Why I use a crate for Ilsa when I'm not home:
1. She is a food snatcher - she always has been. If she gets a craving for something naughty, she will hop up on countertops, open refridgerators and cabinets, and has even been spotter opening her Vittles Vault. She does not understand the meaning of "portion control", so she will eat until she bursts. I dont' want to come home to a dead dog - not from overeating, not from an obstruction, and not from some sort of toxicity.
Why I use a crate for Ronin when I'm not home:
1. He's got separation anxiety - I once left him out while I went somewhere, and my neighbors said he howled and whined and cried the whole time. I came home to a bloody, shaking, frantic, panicked, and VERY upset dog - he'd gone crazy with worry, and that drove him to chew his feet, run his nose on the dooframe, bite the doorknob, and pace for a good two hours. I LOVE MY BOY, and I don't want to put him through that again. He's fine if he's in a crate, next to Big Sister Ilsa.

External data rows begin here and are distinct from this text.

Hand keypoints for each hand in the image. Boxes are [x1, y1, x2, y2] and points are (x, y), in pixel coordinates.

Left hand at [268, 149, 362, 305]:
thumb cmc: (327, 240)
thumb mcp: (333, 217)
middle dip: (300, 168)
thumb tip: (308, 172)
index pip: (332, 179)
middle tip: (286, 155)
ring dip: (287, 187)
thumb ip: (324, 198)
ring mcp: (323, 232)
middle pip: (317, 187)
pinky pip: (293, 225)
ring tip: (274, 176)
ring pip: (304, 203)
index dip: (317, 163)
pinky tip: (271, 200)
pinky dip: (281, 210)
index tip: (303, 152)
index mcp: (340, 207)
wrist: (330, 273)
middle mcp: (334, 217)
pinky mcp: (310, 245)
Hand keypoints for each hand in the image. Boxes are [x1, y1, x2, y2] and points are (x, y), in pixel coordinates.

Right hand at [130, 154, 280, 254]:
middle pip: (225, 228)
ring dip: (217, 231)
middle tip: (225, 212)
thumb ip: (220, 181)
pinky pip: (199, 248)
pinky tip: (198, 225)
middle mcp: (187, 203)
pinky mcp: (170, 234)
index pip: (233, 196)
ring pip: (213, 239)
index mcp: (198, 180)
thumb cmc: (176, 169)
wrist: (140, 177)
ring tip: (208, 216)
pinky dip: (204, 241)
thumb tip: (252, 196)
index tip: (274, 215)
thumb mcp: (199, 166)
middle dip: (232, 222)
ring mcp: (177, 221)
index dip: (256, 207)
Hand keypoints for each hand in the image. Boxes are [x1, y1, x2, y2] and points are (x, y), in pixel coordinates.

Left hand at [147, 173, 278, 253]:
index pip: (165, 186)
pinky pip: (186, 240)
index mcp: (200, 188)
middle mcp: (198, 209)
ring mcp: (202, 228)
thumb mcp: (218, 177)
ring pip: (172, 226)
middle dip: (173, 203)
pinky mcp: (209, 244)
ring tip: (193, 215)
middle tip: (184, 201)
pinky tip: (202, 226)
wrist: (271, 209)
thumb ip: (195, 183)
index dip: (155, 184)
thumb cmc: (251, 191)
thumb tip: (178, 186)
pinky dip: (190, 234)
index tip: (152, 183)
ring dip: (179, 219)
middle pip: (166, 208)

My neighbors say that they can't hear a peep from him, and I come home to a well rested a happy dog.
They can be left loose together for short amounts of time (say, over a trip to the grocery store) but not much longer - I have a glass patio door that I'm paranoid will pop outof its grooves if they hit it too hard, and I frequently have people come up to my patio and try to get in.. thinking my apartment is someone else's, or the front door to the complex... depending on how drunk they are. (This is a college town).